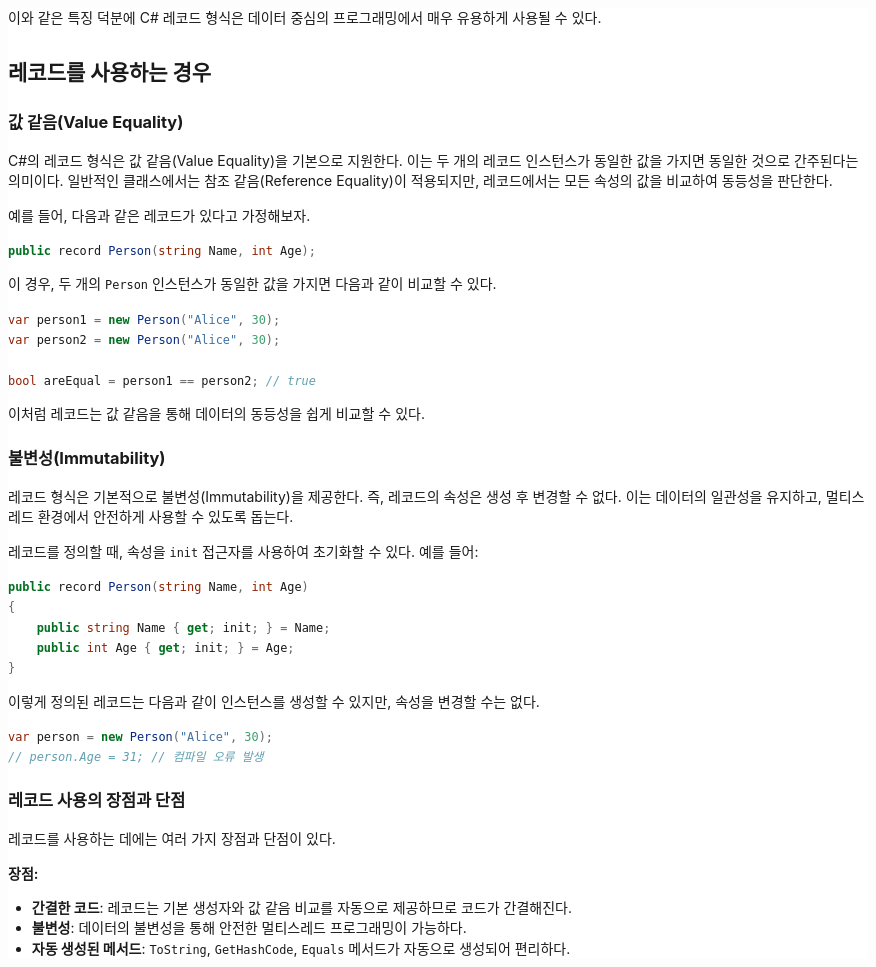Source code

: 이와 같은 특징 덕분에 C# 레코드 형식은 데이터 중심의 프로그래밍에서 매우 유용하게 사용될 수 있다.



## 레코드를 사용하는 경우

### 값 같음(Value Equality)

C#의 레코드 형식은 값 같음(Value Equality)을 기본으로 지원한다. 이는 두 개의 레코드 인스턴스가 동일한 값을 가지면 동일한 것으로 간주된다는 의미이다. 일반적인 클래스에서는 참조 같음(Reference Equality)이 적용되지만, 레코드에서는 모든 속성의 값을 비교하여 동등성을 판단한다. 

예를 들어, 다음과 같은 레코드가 있다고 가정해보자.

```csharp
public record Person(string Name, int Age);
```

이 경우, 두 개의 `Person` 인스턴스가 동일한 값을 가지면 다음과 같이 비교할 수 있다.

```csharp
var person1 = new Person("Alice", 30);
var person2 = new Person("Alice", 30);

bool areEqual = person1 == person2; // true
```

이처럼 레코드는 값 같음을 통해 데이터의 동등성을 쉽게 비교할 수 있다.

### 불변성(Immutability)

레코드 형식은 기본적으로 불변성(Immutability)을 제공한다. 즉, 레코드의 속성은 생성 후 변경할 수 없다. 이는 데이터의 일관성을 유지하고, 멀티스레드 환경에서 안전하게 사용할 수 있도록 돕는다. 

레코드를 정의할 때, 속성을 `init` 접근자를 사용하여 초기화할 수 있다. 예를 들어:

```csharp
public record Person(string Name, int Age)
{
    public string Name { get; init; } = Name;
    public int Age { get; init; } = Age;
}
```

이렇게 정의된 레코드는 다음과 같이 인스턴스를 생성할 수 있지만, 속성을 변경할 수는 없다.

```csharp
var person = new Person("Alice", 30);
// person.Age = 31; // 컴파일 오류 발생
```

### 레코드 사용의 장점과 단점

레코드를 사용하는 데에는 여러 가지 장점과 단점이 있다.

**장점:**

- **간결한 코드**: 레코드는 기본 생성자와 값 같음 비교를 자동으로 제공하므로 코드가 간결해진다.
- **불변성**: 데이터의 불변성을 통해 안전한 멀티스레드 프로그래밍이 가능하다.
- **자동 생성된 메서드**: `ToString`, `GetHashCode`, `Equals` 메서드가 자동으로 생성되어 편리하다.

______________________________

* [Your task]:
Taking the line with "- **간결한 코드**: 레코드는" as the first, copy every line through the end of the entries above exactly, with no others.

* [Result for this exercise]:
- **간결한 코드**: 레코드는 기본 생성자와 값 같음 비교를 자동으로 제공하므로 코드가 간결해진다.
- **불변성**: 데이터의 불변성을 통해 안전한 멀티스레드 프로그래밍이 가능하다.
- **자동 생성된 메서드**: `ToString`, `GetHashCode`, `Equals` 메서드가 자동으로 생성되어 편리하다.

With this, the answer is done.